POVA will complement much of the good work that is already happening

in the field following on from the government's 'No Secrets'

framework published in 2000. This includes:

Halton BC social services has developed a Basic Awareness

Training Video for agencies to use with front line staff to raise

awareness of the various types of abuse. They have also participated

in a project led by Liverpool University to establish the prevalence

of reported incidents of abuse, outcomes of subsequent investigations

and the satisfaction of service users.

Sheffield City Council social services has developed a traffic light monitoring

procedure and risk assessment tool that triggers a process of close

monitoring and intervention when independent services are failing.
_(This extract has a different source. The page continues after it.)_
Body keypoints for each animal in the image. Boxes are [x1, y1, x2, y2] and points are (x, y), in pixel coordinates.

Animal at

Bradford District adult protection committee runs a 'No Secrets'

training course every week which, since August 2003, has trained more

than 600 front line workers using a multi-agency pool of 25 trainers.
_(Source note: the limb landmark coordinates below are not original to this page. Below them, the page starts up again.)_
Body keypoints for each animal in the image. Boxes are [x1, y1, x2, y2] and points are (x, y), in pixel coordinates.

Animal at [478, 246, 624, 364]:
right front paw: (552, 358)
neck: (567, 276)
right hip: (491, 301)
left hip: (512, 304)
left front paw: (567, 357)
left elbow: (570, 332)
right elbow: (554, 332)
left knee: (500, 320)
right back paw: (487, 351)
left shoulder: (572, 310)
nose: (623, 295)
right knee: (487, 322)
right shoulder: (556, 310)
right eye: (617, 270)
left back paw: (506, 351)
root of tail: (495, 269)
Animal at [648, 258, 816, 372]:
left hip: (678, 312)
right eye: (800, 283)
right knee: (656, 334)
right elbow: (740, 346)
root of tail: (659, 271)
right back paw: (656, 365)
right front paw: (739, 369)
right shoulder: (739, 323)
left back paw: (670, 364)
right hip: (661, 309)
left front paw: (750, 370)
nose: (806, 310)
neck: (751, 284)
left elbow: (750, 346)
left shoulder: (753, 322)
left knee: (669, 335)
Derby and Derbyshire adult protection committee launched a campaign

to let vulnerable adults in the area know where to turn if they were

being abused, harmed or exploited. Cue cards explaining the type of

person who may be a vulnerable adult and detailing correct procedures

to follow were also handed out to all staff from agencies involved

with vulnerable adults in the course of their jobs.


1. The POVA scheme applies to care homes and domiciliary care

agencies in England and Wales.

2. Guidance and a FAQ document can be found on the Department of

Health website - - by typing 'vulnerable adults' into

the search engine.

3. The provisions of the POVA list are set out in Part VII of the

Care Standards Act 2000. The scheme will be implemented in the NHS as

soon as possible.

4. The POVAFirst check is an optional CRB service. On receipt of an

email request and a correctly completed Disclosure application form

from the Registered Body, the CRB will make a check against the POVA

list and notify the Registered Body within two to three days of the

result. They will check whether the POVA list contains details of a

person with the same name and date of birth as the person being

considered for the care position. The CRB will only process a

POVAFirst check if they have accepted a completed Disclosure

application form.

5. The actual POVA list will be maintained on behalf of the

Department of Health by the Department for Education and Skills

(DfES) working to a Service Level Agreement. This arrangement will

capitalise on the experience of DfES in operating the equivalent list

for children, the Protection of Children Act (POCA) list. A person

who is referred for possible inclusion on the POVA list may also be

considered for inclusion on the POCA list, and vice versa.